Are Pass-Through Businesses Treated Fairly Under the Senate Version of the Tax Cuts and Jobs Act?
November 17, 2017
The 20 percent corporate income tax rate in both the House and Senate versions of the Tax Cuts and Jobs Act has generated substantial interest in the question of whether small businesses (most of which are organized as pass-through businesses) would be placed at a disadvantage. It is easy to understand where this concern comes from, but in fact, even at a 20 percent corporate rate, the income of C corporations would face higher marginal taxation due to the double taxation innate to corporate taxation.
In its simplest form, the argument that the Senate bill is unfair to pass-through businesses runs as follows. Traditional C corporations are taxed at the entity level, while small companies are frequently organized as pass-through businesses, meaning that their income “passes through” to, and is taxed on, their owners’ returns, and not taxed on the business level. Pass-through income is, therefore, subject to the individual income tax, which currently features a top marginal rate of 39.6 percent, somewhat higher than the 35 percent top corporate rate. When the 3.8 percent net investment income tax is taken into account, the top marginal rate for pass-through income is 43.4 percent.
The Senate’s version of the Tax Cuts and Jobs Act, if adopted, would lower the top marginal individual income tax rate to 38.5 percent, and many pass-through businesses would be able to take advantage of a 17.4 percent tax deduction, but this still—the thinking goes—yields a much higher top marginal rate than the 20 percent on corporate income, moving further away from rate parity to the disadvantage of many small businesses.
But is this true?
As we have noted previously, the distinguishing feature of pass-through business is that they only face one layer of taxation. They are taxed at the owner level, not the business level. By contrast, C corporations can be subject to two layers of tax. When the corporation earns income, it is subject to the federal corporate income tax. Then, when the shareholders of the C corporation receive profits in the form of dividends or capital gains, these profits are subject to a second layer of tax at a top rate of 23.8 percent. Under current law, that yields a top marginal rate of 50.47 percent. Under the Senate proposal, it yields a top marginal rate of 39.04 percent—much lower, but still more than the top rate on pass-through income.
The following table summarizes these impacts.

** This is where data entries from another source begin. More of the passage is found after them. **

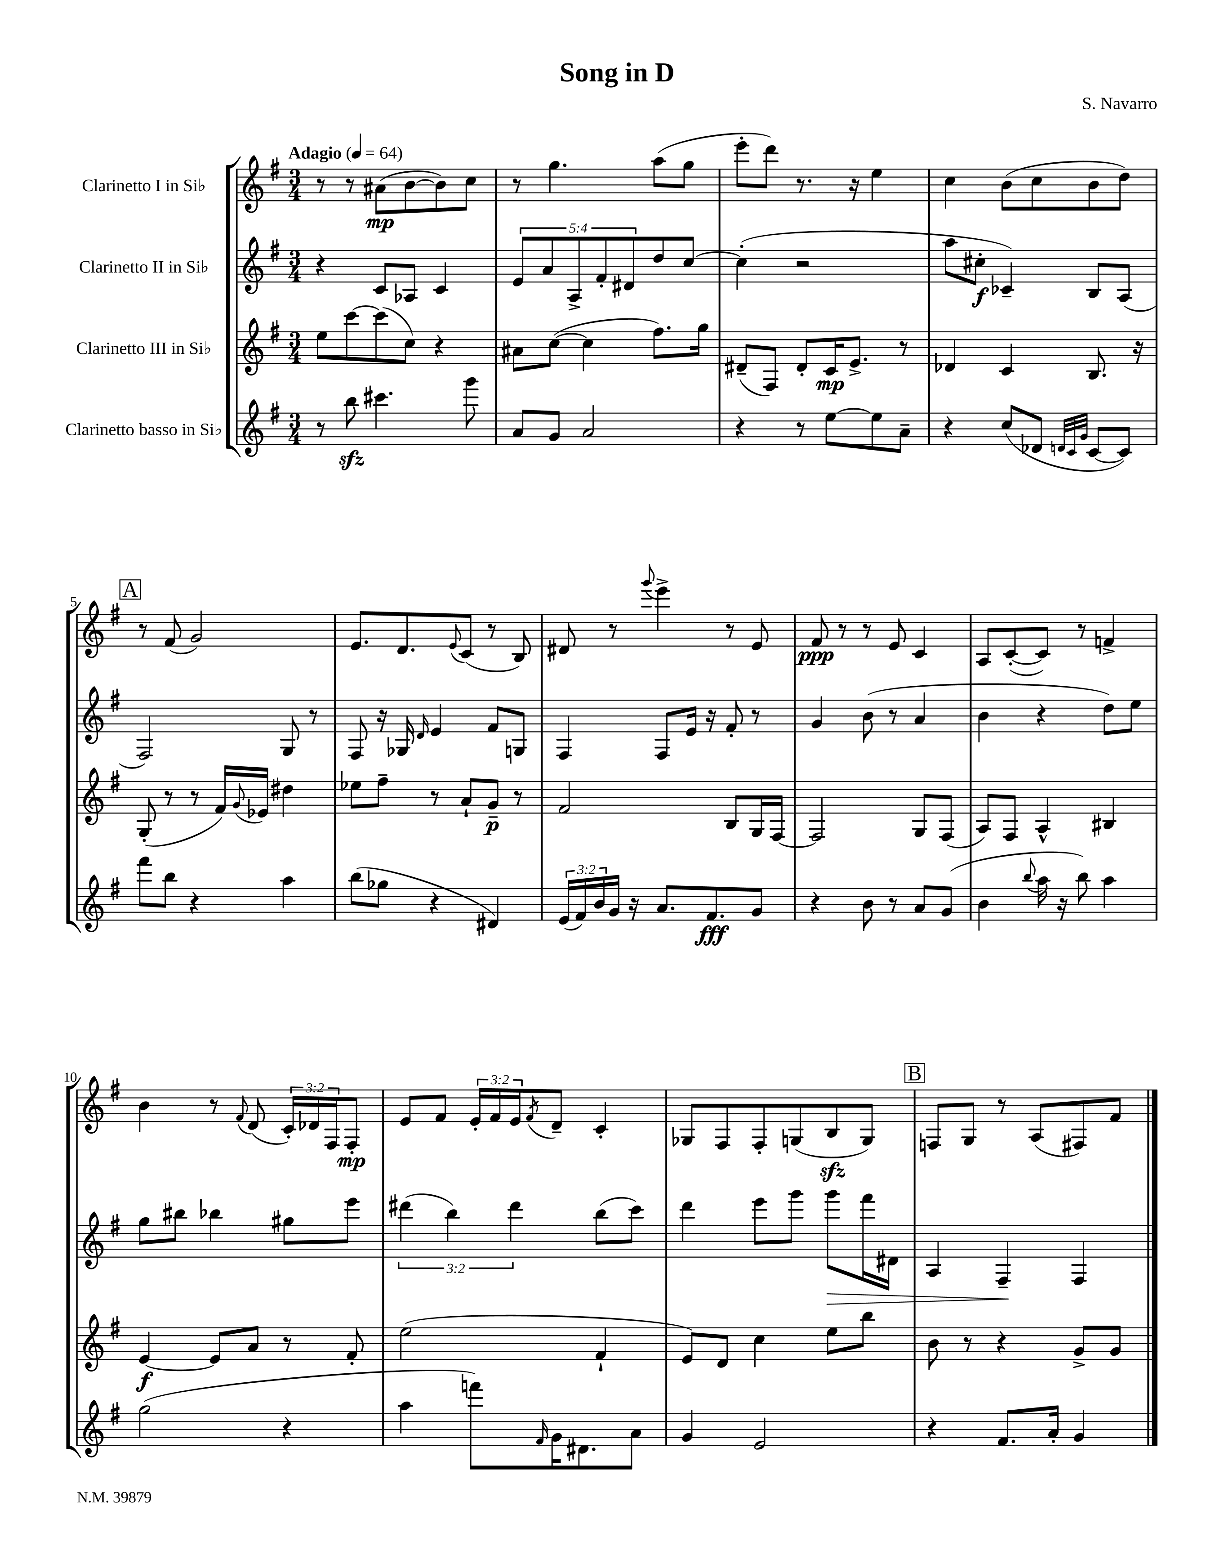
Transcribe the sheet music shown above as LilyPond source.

\header { title = "Song in D" composer = "S. Navarro" }
<<
\new StaffGroup <<
\new Staff = "s0" \with { instrumentName = "Clarinetto I in Sib" } {
    \clef treble \key g \major \numericTimeSignature \time 3/4 \override Staff.TupletNumber.text = #tuplet-number::calc-fraction-text \tempo "Adagio" 4 = 64
    r8 r8 ais'8\mp( b'8~ b'8) c''8 |
    r8 g''4. a''8( g''8 |
    e'''8-. d'''8) r8. r16 e''4 |
    c''4 b'8( c''8 b'8 d''8) |
    \mark \markup { \box "A" } r8 fis'8( g'2) |
    e'8. d'8. \appoggiatura { e'8 } c'8( r8 b8) |
    dis'8 r8 \appoggiatura { g'''8 } e'''4-> r8 e'8 |
    fis'8\ppp r8 r8 e'8 c'4 |
    a8 c'8~-.( c'8) r8 f'4-> |
    b'4 r8 \appoggiatura { fis'8 } d'8( \tuplet 3/2 { c'16-.) des'16 fis16 } fis8-.\mp |
    e'8 fis'8 \tuplet 3/2 { e'16-. fis'16 e'16 } \acciaccatura { fis'8 } d'8-- c'4-. |
    ges8 fis8 fis8-. g8( b8\sfz g8) |
    \mark \markup { \box "B" } f8 g8 r8 a8( fis8) fis'8 \bar "|." |
}
\new Staff = "s1" \with { instrumentName = "Clarinetto II in Sib" } {
    \clef treble \key g \major \numericTimeSignature \time 3/4 \override Staff.TupletNumber.text = #tuplet-number::calc-fraction-text
    r4 c'8 aes8 c'4 |
    \tuplet 5/4 { e'8 a'8 a8-> fis'8-. dis'8 } d''8 c''8~ |
    c''4-.( r2 |
    a''8 cis''8-.\f ces'4--) b8 a8( |
    \mark \markup { \box "A" } fis2) g8 r8 |
    fis8 r16 ges16 \grace { d'16 } e'4 fis'8 g8 |
    fis4 fis8 e'16 r16 fis'8-. r8 |
    g'4 b'8( r8 a'4 |
    b'4 r4 d''8) e''8 |
    g''8 bis''8 bes''4 gis''8 e'''8 |
    \tuplet 3/2 { dis'''4( b''4) dis'''4 } b''8( c'''8) |
    d'''4 e'''8 g'''8 g'''8\> fis'''16 dis'16 |
    \mark \markup { \box "B" } a4 fis4--\! fis4 \bar "|." |
}
\new Staff = "s2" \with { instrumentName = "Clarinetto III in Sib" } {
    \clef treble \key g \major \numericTimeSignature \time 3/4
    e''8 c'''8~ c'''8( c''8) r4 |
    ais'8 c''8~( c''4 fis''8.) g''16 |
    dis'8--( fis8) dis'8-. c'16\mp e'8.-> r8 |
    des'4 c'4 b8. r16 |
    \mark \markup { \box "A" } g8-.( r8 r8 fis'16) \appoggiatura { g'8 } ees'16 dis''4 |
    ees''8 fis''8-- r8 a'8-! g'8--\p r8 |
    fis'2 b8 g16 fis16~ |
    fis2 g8 fis8( |
    a8) fis8 a4-^ bis4 |
    e'4~\f e'8 a'8 r8 fis'8-. |
    e''2( fis'4-! |
    e'8) d'8 c''4 e''8 b''8 |
    \mark \markup { \box "B" } b'8 r8 r4 g'8-> g'8 \bar "|." |
}
\new Staff = "s3" \with { instrumentName = "Clarinetto basso in Sib" } {
    \clef treble \key g \major \numericTimeSignature \time 3/4 \override Staff.TupletNumber.text = #tuplet-number::calc-fraction-text
    r8 b''8\sfz cis'''4. g'''8 |
    a'8 g'8 a'2 |
    r4 r8 e''8~ e''8 a'8-- |
    r4 c''8( des'8 \grace { d'32 c'32 g'32 } c'8~ c'8) |
    \mark \markup { \box "A" } fis'''8 b''8 r4 a''4 |
    b''8( ges''8 r4 dis'4) |
    \tuplet 3/2 { e'16( fis'16) b'16 } g'16 r16 a'8. fis'8.\fff g'8 |
    r4 b'8 r8 a'8 g'8( |
    b'4 \appoggiatura { b''8 } a''16 r16 b''8) a''4 |
    g''2( r4 |
    a''4 f'''8) \grace { fis'16 } g'16 dis'8. a'8 |
    g'4 e'2 |
    \mark \markup { \box "B" } r4 fis'8. a'16-. g'4 \bar "|." |
}
>>
>>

|Pass-Through Businesses||C corporations|
Owner-Level Taxes (with deduction)
|Up to 34.94 percent||Up to 23.8 percent|
Timing of Owner-Level Taxes
|When profits are earned||When dividends are distributed or capital gains are realized|
Top Tax Rate That Applies Immediately to Profits Earned
|34.94 percent||20 percent|
Top Total Federal Rate (combined)
|34.94 percent||39.04 percent|
Imagine, briefly, that a shareholder owns stock associated with $1,000 in pre-tax corporate profits. Under the Senate plan, the corporate income tax immediately takes $200 off the top, leaving $800 in dividends or capital gains. The top rate of taxation on this income (let’s assume that the stockholder has other such income and is paying the top rate) is 23.8 percent, meaning that another $190.40 goes to the federal government. On that $1,000 in pre-tax profits, the federal tax wedge is $390.40, or 39.04 percent.
Now imagine $1,000 in qualified pass-through income. We’ll assume the owner of this pass-through stake has other income as well, and is subject to top marginal rates. Under the Senate plan, this income would be exposed to a top marginal rate of 38.5 percent, plus the 3.8 percent net investment income tax, yielding an initial rate of 42.3 percent. This, however, is where the 17.4 percent deduction comes into play. Because of the deduction, only $826 of the $1,000 is taxable income, yielding tax liability of $349.40, or 34.94 percent.
It is easy to see how, on the surface, pass-through income appears to face greater tax burdens than income from C Corporations. The reality, however, is far more nuanced.
It is true, of course, that some C corporation shareholders are tax-exempt, but owners of pass-throughs may also be tax-exempt, or in lower tax brackets.
It is widely acknowledged that C corporations are a tax-disadvantaged business form, relative to pass-throughs, under current law, with numerous studies showing that income from C corporations faces higher tax rates than income from pass-through businesses even though the current top marginal corporate income tax rate of 35 percent (not taking double taxation into account) is lower than the 43.4 percent rate faced by small businesses. The rapid growth of pass-through businesses in recent decades, however, is testament to their advantages.
Lawmakers are right to be concerned about parity. Ideally, all business income would be taxed at the same rates. It would be an error, however, to omit a major component of the taxation of C corporation income in this analysis. When both entity-level and owner-level taxation is taken into account, the picture suddenly looks quite different.